Remembering Humair Baloch

Published November 21, 2014
Humair Akhtar Baloch
Humair Akhtar Baloch

KARACHI: You never realise the veracity of the phrase ‘time is a cruel tyrant’ until time plays a trick or two on you. It’s been exactly a year when we, at Dawn, lost a very unassuming and efficient colleague, Humair Akhtar Baloch.

He worked in the page-making section and was one of those individuals who never disappoint their co-workers, in his case, subeditors. Add to this the rare quality of being contented with whatever means he had. We seldom heard him grouse about his financially challenged state or his position at the workplace.

Humair was barely in his late thirties. He was fit as a fiddle. We still haven’t the foggiest idea what aggravated his leg injury and took his life within a few days.

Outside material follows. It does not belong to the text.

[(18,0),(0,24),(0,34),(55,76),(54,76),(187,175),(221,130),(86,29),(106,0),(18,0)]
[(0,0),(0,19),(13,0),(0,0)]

Humair was from Lyari. People from that part of the city are a convivial lot. They don’t shy away from making friends or striking up a conversation. Talk to them about football or boxing and they will tell you the most absorbing of stories. Humair was a bit reserved. Generally he spoke when he was spoken to. What he liked to talk about, though, was the political turmoil that Lyari has been undergoing for the past many years. He was genuinely concerned about the well-being of Lyari residents.

Lyari is at a fair distance from Dr Ziauddin Ahmed Road where the Dawn offices are situated. I had seen Humair many a time walk all the way to the office from his neighbourhood. He would argue that it’s safer to walk than to travel by a rickshaw. Not that he was afraid of anything. It’s just that he avoided confrontation, another quality that most of us lack.

At work Humair was close to one person, photojournalist Fahim Siddiqi. The day Humair died, on Nov 20, Fahim and this writer were on assignment. We were supposed to cover a music concert at the National Academy of Performing Arts (Napa). Fahim was to take pictures of the performers (there were two Italian opera singers if memory serves me right) and I was supposed to report on the event. Fahim had just entered the Napa premises when he received a call informing him of Humair’s death. He walked up to my seat, teary-eyed, and shared the news with me. I was stunned into silence. We didn’t look at each other for a few moments; then Fahim walked back to his position. He took pictures, with his camera as close to his face as it was manageable so that others couldn’t see his distraught, troubled face. I took notes with trembling hands and listened to the songs as attentively as I could. The concert ended in an hour or so. I came back to the office and filed the story. Fahim filed his pictures.

This is the life of journalists, photographers and page-makers.